### WORK ITEM
Rewrite the lines starting at the one that contains "right shoulder: (502, 566, -24)" and continuing through the last line, replacing "wrist" with "hand" and leaving everything else unchanged.

### INPUT DATA
--

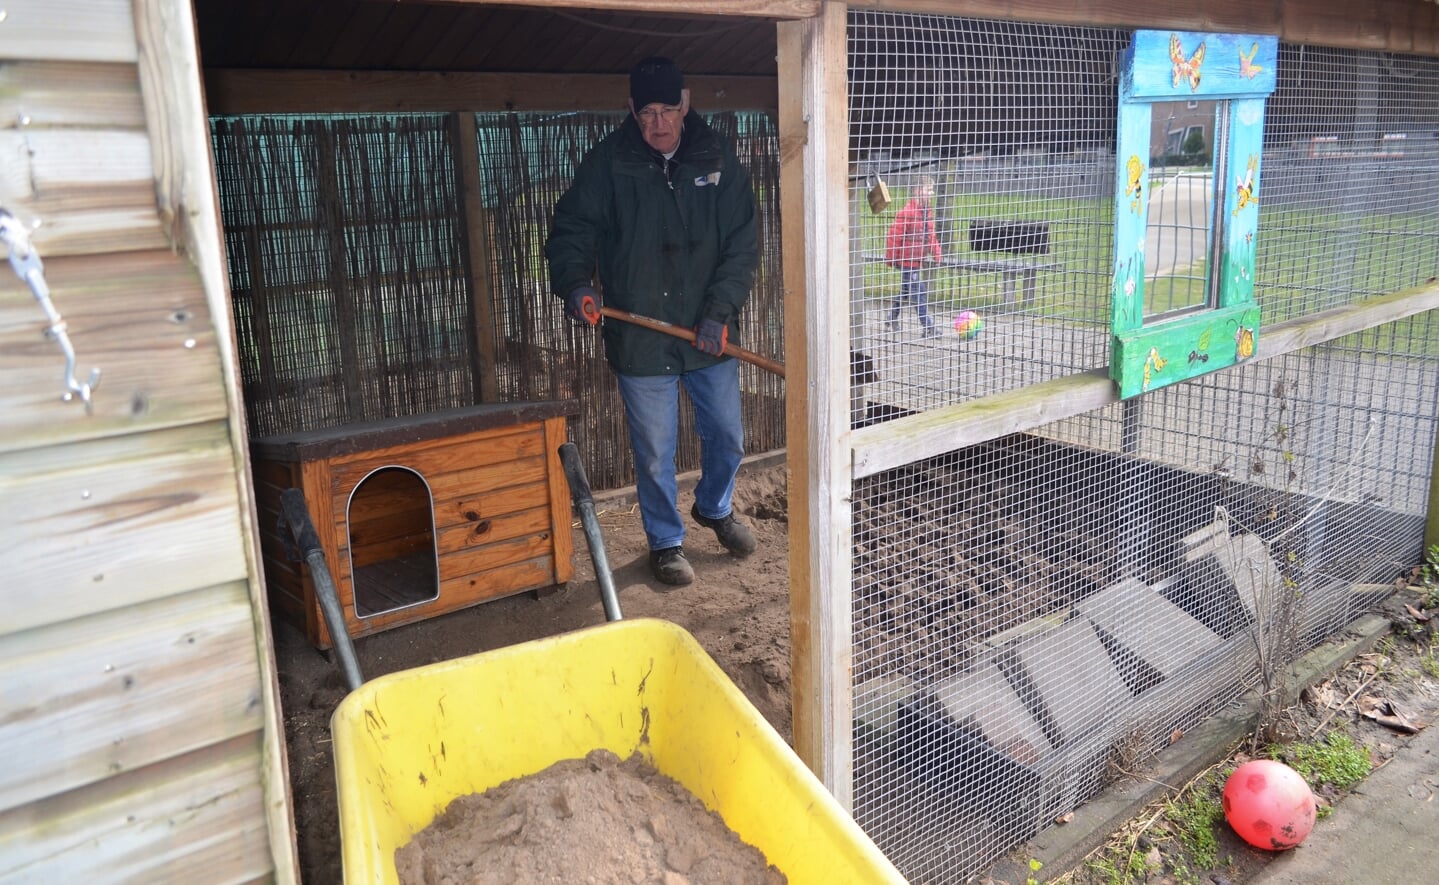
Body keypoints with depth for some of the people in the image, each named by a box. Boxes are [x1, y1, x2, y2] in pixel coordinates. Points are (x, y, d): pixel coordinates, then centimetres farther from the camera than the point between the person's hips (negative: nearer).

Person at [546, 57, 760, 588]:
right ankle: (665, 542, 30)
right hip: (640, 339, -2)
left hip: (710, 337, 2)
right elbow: (571, 228, 0)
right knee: (654, 453, 8)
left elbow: (742, 242, -2)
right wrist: (574, 283, -19)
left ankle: (714, 508, 46)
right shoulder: (608, 161, -6)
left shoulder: (716, 159, -1)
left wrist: (719, 311, -13)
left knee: (726, 437, 15)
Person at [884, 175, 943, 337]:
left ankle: (891, 322, 31)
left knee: (905, 293, 18)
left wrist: (936, 254, 7)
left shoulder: (927, 212, 9)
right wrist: (891, 258, -13)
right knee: (919, 294, -7)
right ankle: (929, 328, -4)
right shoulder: (907, 213, -19)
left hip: (919, 260, 9)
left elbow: (931, 235, 17)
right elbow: (894, 236, -18)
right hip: (908, 260, -9)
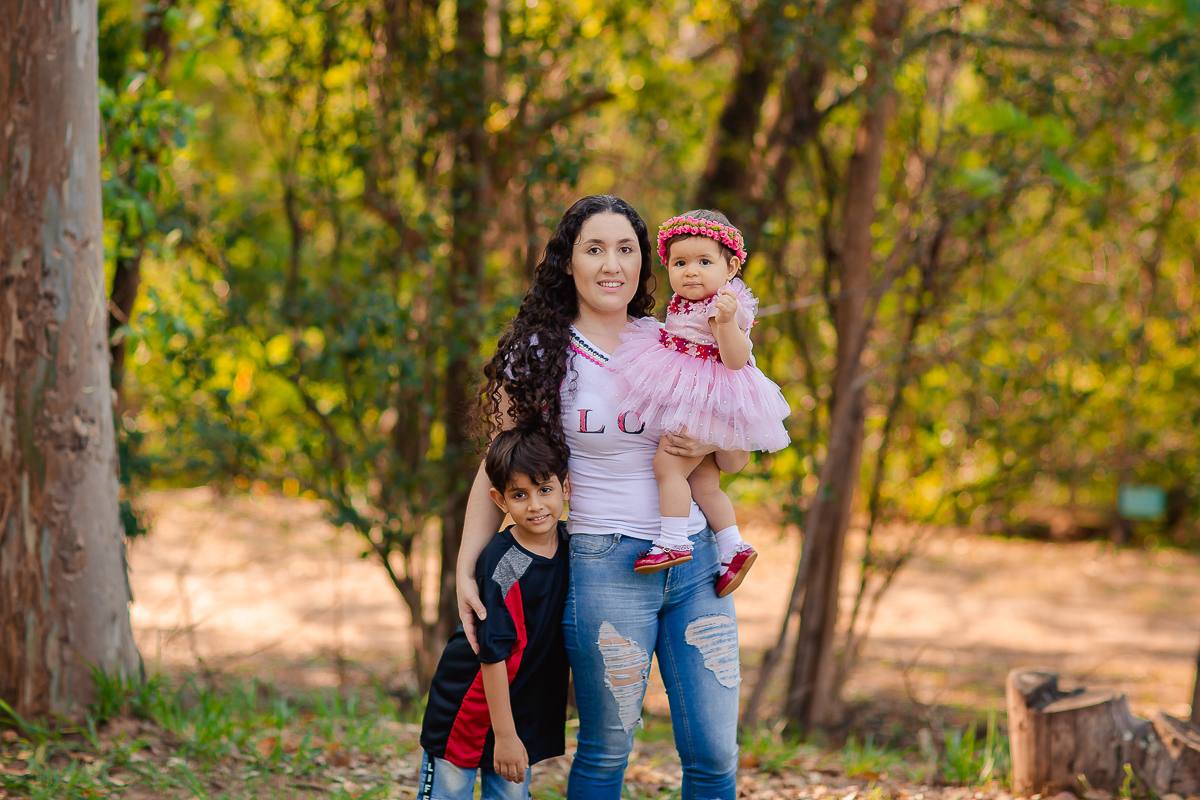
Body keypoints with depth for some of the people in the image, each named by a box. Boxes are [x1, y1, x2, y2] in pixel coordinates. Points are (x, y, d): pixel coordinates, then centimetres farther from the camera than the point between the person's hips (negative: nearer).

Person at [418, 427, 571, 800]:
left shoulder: (568, 542, -3)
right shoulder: (502, 566, -24)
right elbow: (493, 655, -23)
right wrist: (504, 735, -21)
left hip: (524, 709, 6)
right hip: (468, 708, -6)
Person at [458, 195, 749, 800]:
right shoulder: (540, 355, -1)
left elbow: (737, 460, 17)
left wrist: (710, 444, -7)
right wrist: (466, 570, -5)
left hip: (696, 562, 4)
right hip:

--

### RESULT FOR THIS TASK
right shoulder: (502, 566, -24)
right elbow: (493, 655, -23)
right hand: (504, 735, -21)
left hip: (524, 709, 6)
right hip: (468, 708, -6)
Person at [458, 195, 749, 800]:
right shoulder: (540, 355, -1)
left elbow: (737, 460, 17)
left hand: (710, 444, -7)
right hand: (466, 570, -5)
left hip: (696, 562, 4)
right hip:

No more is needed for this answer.